→ **The task**
Where does the word "iPad" show up in the data? Please find each such line and copy it.

→ **Data for review**
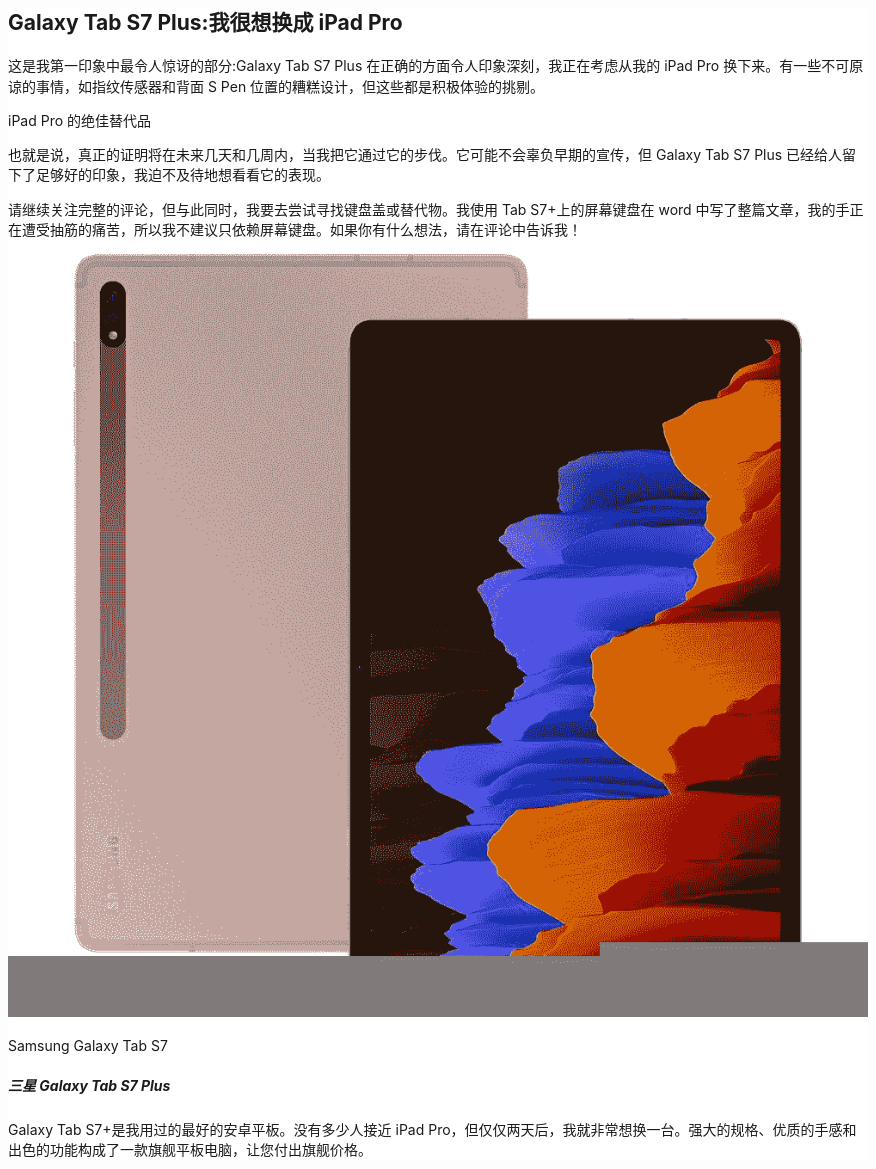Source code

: ## Galaxy Tab S7 Plus:我很想换成 iPad Pro

这是我第一印象中最令人惊讶的部分:Galaxy Tab S7 Plus 在正确的方面令人印象深刻，我正在考虑从我的 iPad Pro 换下来。有一些不可原谅的事情，如指纹传感器和背面 S Pen 位置的糟糕设计，但这些都是积极体验的挑剔。

iPad Pro 的绝佳替代品

也就是说，真正的证明将在未来几天和几周内，当我把它通过它的步伐。它可能不会辜负早期的宣传，但 Galaxy Tab S7 Plus 已经给人留下了足够好的印象，我迫不及待地想看看它的表现。

请继续关注完整的评论，但与此同时，我要去尝试寻找键盘盖或替代物。我使用 Tab S7+上的屏幕键盘在 word 中写了整篇文章，我的手正在遭受抽筋的痛苦，所以我不建议只依赖屏幕键盘。如果你有什么想法，请在评论中告诉我！

 <picture>![Best Buy is offering the Galaxy Tab S7 Wi-Fi at a discounted price, and you can get 15 months of Microsoft 365 for the price of 12 if you want.](img/3fb10d322c77a6cad9c274d049a97cd1.png)</picture> 

Samsung Galaxy Tab S7

##### 三星 Galaxy Tab S7 Plus

Galaxy Tab S7+是我用过的最好的安卓平板。没有多少人接近 iPad Pro，但仅仅两天后，我就非常想换一台。强大的规格、优质的手感和出色的功能构成了一款旗舰平板电脑，让您付出旗舰价格。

→ **Expected answer**
: ## Galaxy Tab S7 Plus:我很想换成 iPad Pro
这是我第一印象中最令人惊讶的部分:Galaxy Tab S7 Plus 在正确的方面令人印象深刻，我正在考虑从我的 iPad Pro 换下来。有一些不可原谅的事情，如指纹传感器和背面 S Pen 位置的糟糕设计，但这些都是积极体验的挑剔。
iPad Pro 的绝佳替代品
Galaxy Tab S7+是我用过的最好的安卓平板。没有多少人接近 iPad Pro，但仅仅两天后，我就非常想换一台。强大的规格、优质的手感和出色的功能构成了一款旗舰平板电脑，让您付出旗舰价格。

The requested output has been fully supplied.